Conservators to Speak on Marine Archeology and the USS Monitor
HAMPTON, Va. – The USS Monitor was the first United States warship to be completely ironclad. Before sinking in a sudden storm, the Monitor had a brief but successful career against the Confederate Navy during the Civil War. Conservators like Eric Nordgren and Susanne Grieve are now working to save and stabilize metal artifacts from the ship after 140 years of submersion in seawater.
Nordgren and Grieve will speak on the corrosion and restoration of the USS Monitor in a colloquium lecture called "The USS Monitor Materials: Organic and Metal" on Tuesday, Dec. 4, at 2 p.m. in the H. J. E. Reid Conference Center at NASA Langley Research Center. That evening, Nordgren and Grieve will speak on the subject again for the general public at 7:30 p.m. at the Virginia Air & Space Center on Settlers Landing Road in Hampton.

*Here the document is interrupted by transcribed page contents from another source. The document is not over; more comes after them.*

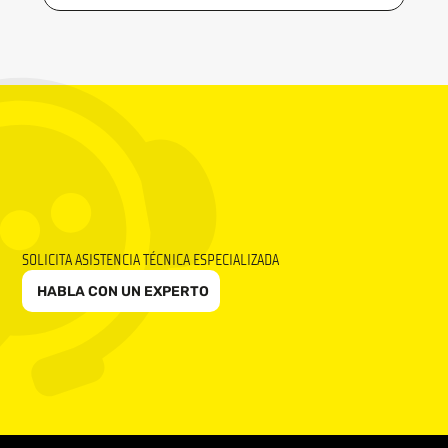
SOLICITA ASISTENCIA TÉCNICA ESPECIALIZADA
HABLA CON UN EXPERTO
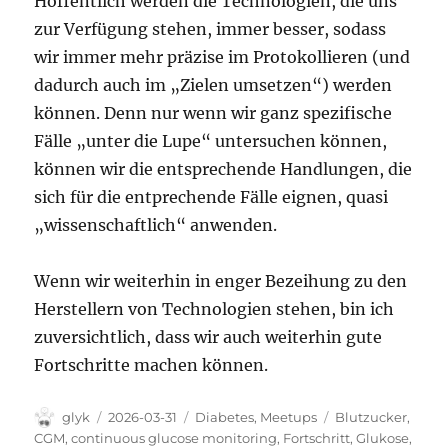
Hoffentlich werden die Technologien, die uns
zur Verfügung stehen, immer besser, sodass
wir immer mehr präzise im Protokollieren (und
dadurch auch im „Zielen umsetzen“) werden
können. Denn nur wenn wir ganz spezifische
Fälle „unter die Lupe“ untersuchen können,
können wir die entsprechende Handlungen, die
sich für die entprechende Fälle eignen, quasi
„wissenschaftlich“ anwenden.
Wenn wir weiterhin in enger Bezeihung zu den
Herstellern von Technologien stehen, bin ich
zuversichtlich, dass wir auch weiterhin gute
Fortschritte machen können.
Autor
Veröffentlicht
Kategorien
Schlagwörter
glyk
2026-03-31
Diabetes
,
Meetups
Blutzucker
,
am
CGM
,
continuous glucose monitoring
,
Fortschritt
,
Glukose
,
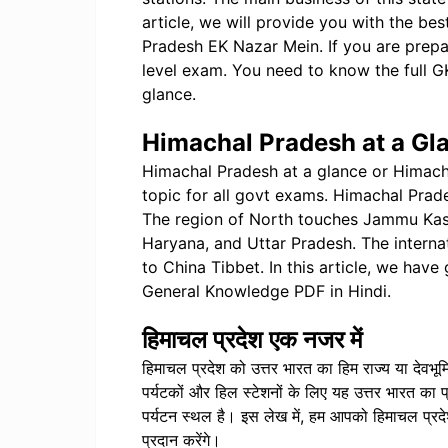
article, we will provide you with the b
Pradesh EK Nazar Mein. If you are prepar
level exam. You need to know the full 
glance.
Himachal Pradesh at a Gl
Himachal Pradesh at a glance or Himach
topic for all govt exams. Himachal Prad
The region of North touches Jammu Kash
Haryana, and Uttar Pradesh. The intern
to China Tibbet. In this article, we ha
General Knowledge PDF in Hindi.
हिमाचल प्रदेश एक नजर में
हिमाचल प्रदेश को उत्तर भारत का हिम राज्य या देवभूमि 
पर्यटकों और हिल स्टेशनों के लिए यह उत्तर भारत का प
पर्यटन स्थल है। इस लेख में, हम आपको हिमाचल प्रदेश 
प्रदान करेंगे।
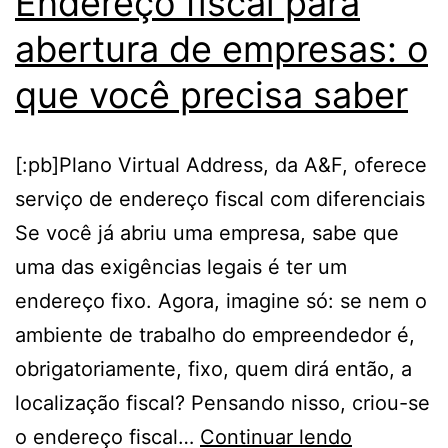
Endereço fiscal para
abertura de empresas: o
que você precisa saber
[:pb]Plano Virtual Address, da A&F, oferece
serviço de endereço fiscal com diferenciais
Se você já abriu uma empresa, sabe que
uma das exigências legais é ter um
endereço fixo. Agora, imagine só: se nem o
ambiente de trabalho do empreendedor é,
obrigatoriamente, fixo, quem dirá então, a
localização fiscal? Pensando nisso, criou-se
Endereço
o endereço fiscal…
Continuar lendo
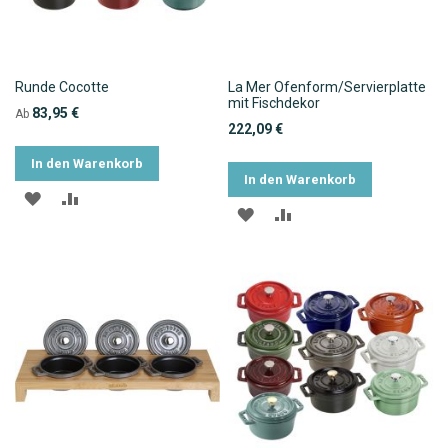
Runde Cocotte
La Mer Ofenform/Servierplatte
mit Fischdekor
83,95 €
Ab
222,09 €
In den Warenkorb
In den Warenkorb
ZUR
ZUR
ZUR
ZUR
WUNSCHLISTE
VERGLEICHSLISTE
WUNSCHLISTE
VERGLEICHSLISTE
HINZUFÜGEN
HINZUFÜGEN
HINZUFÜGEN
HINZUFÜGEN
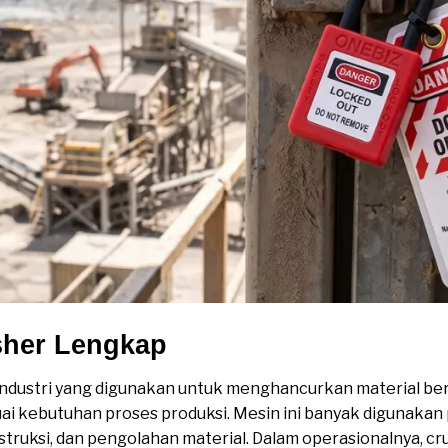
sher Lengkap
ndustri yang digunakan untuk menghancurkan material be
uai kebutuhan proses produksi. Mesin ini banyak digunakan 
ruksi, dan pengolahan material. Dalam operasionalnya, c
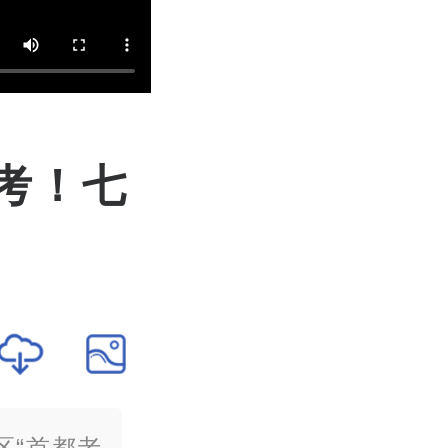
考！七
区“首都老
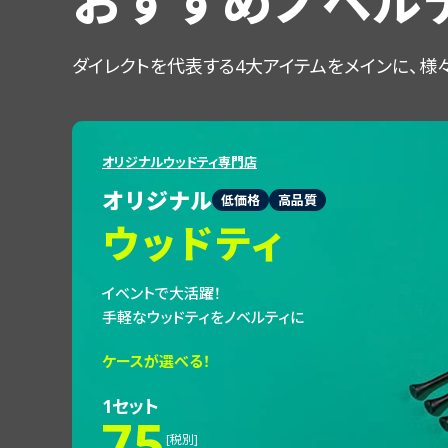
おすすめノベル
ダイレクトを代表する4大アイテムをメインに、
様
オリジナルウッドティ専門店
オリジナル
低価格
高品質
ウッドティ
イベントで大活躍！
手軽なウッドティをノベルティに
ケースが選べる！
1セット
75
[税別]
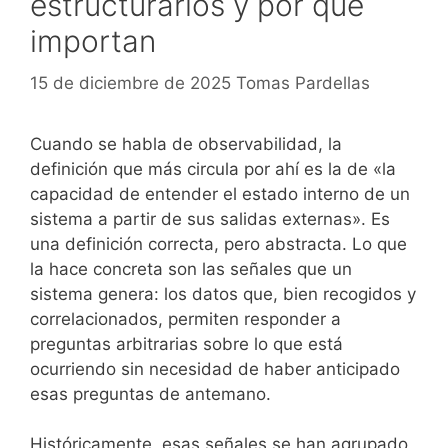
estructurarlos y por qué
importan
15 de diciembre de 2025
Tomas Pardellas
Cuando se habla de observabilidad, la
definición que más circula por ahí es la de «la
capacidad de entender el estado interno de un
sistema a partir de sus salidas externas». Es
una definición correcta, pero abstracta. Lo que
la hace concreta son las señales que un
sistema genera: los datos que, bien recogidos y
correlacionados, permiten responder a
preguntas arbitrarias sobre lo que está
ocurriendo sin necesidad de haber anticipado
esas preguntas de antemano.
Históricamente, esas señales se han agrupado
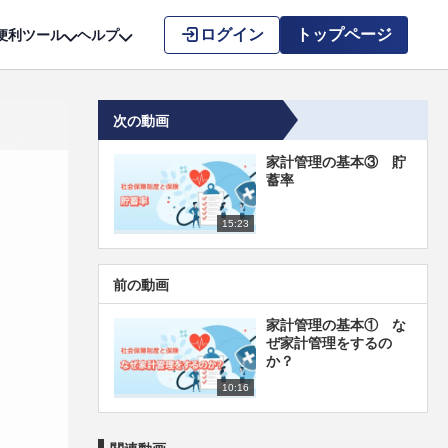
こちら
ログイン
トップページ
便利ツール
ヘルプ
次の動画
家計管理の基本③ 貯
蓄率
15:23
前の動画
家計管理の基本① な
ぜ家計管理をするの
か？
10:16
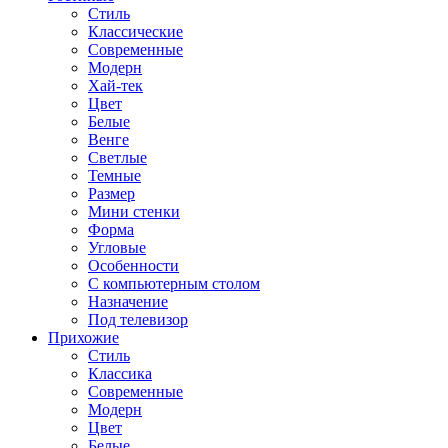
Стиль
Классические
Современные
Модерн
Хай-тек
Цвет
Белые
Венге
Светлые
Темные
Размер
Мини стенки
Форма
Угловые
Особенности
С компьютерным столом
Назначение
Под телевизор
Прихожие
Стиль
Классика
Современные
Модерн
Цвет
Белые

Media who wish to interview Nordgren and Grieve at a news briefing at 1:15 p.m. Tuesday should contact Emily Sturgill at 864-7022 or at email@example.com by noon for credentials and entry to NASA Langley.
Eric Nordgren, a senior conservator with the USS Monitor project at the Mariners' Museum in Newport News, has worked as a conservator for a wide variety of museums and archaeological projects both in the US and overseas. Nordgren has also worked as field conservator on many archaeological excavations in Greece, Turkey and the Middle East. He has worked with historical and archaeological objects made of a wide variety of materials and from varied contexts, but currently focuses on the conservation of metal objects from marine archaeological sites. The Monitor is largely metal, and he is especially interested in how the corrosion process affects it.
Susanne Grieve is currently a conservator at The Mariners' Museum where she is responsible for small finds as well as for organic materials from the USS Monitor. She received a bachelor's degree in anthropology with a specialization in underwater archaeology. During that time, Grieve attended Flinders University in Australia. After completing her degree, she began an internship with the CSS Hunley project in Charleston, S.C. She then went on to receive a master's degree in conservation from University College London.
The Mariners' Museum has been designated as the repository of recovered USS Monitor artifacts since 1987. In cooperation with US National Oceanic and Atmospheric Administration, the museum is responsible for its conservation, curation and interpretation.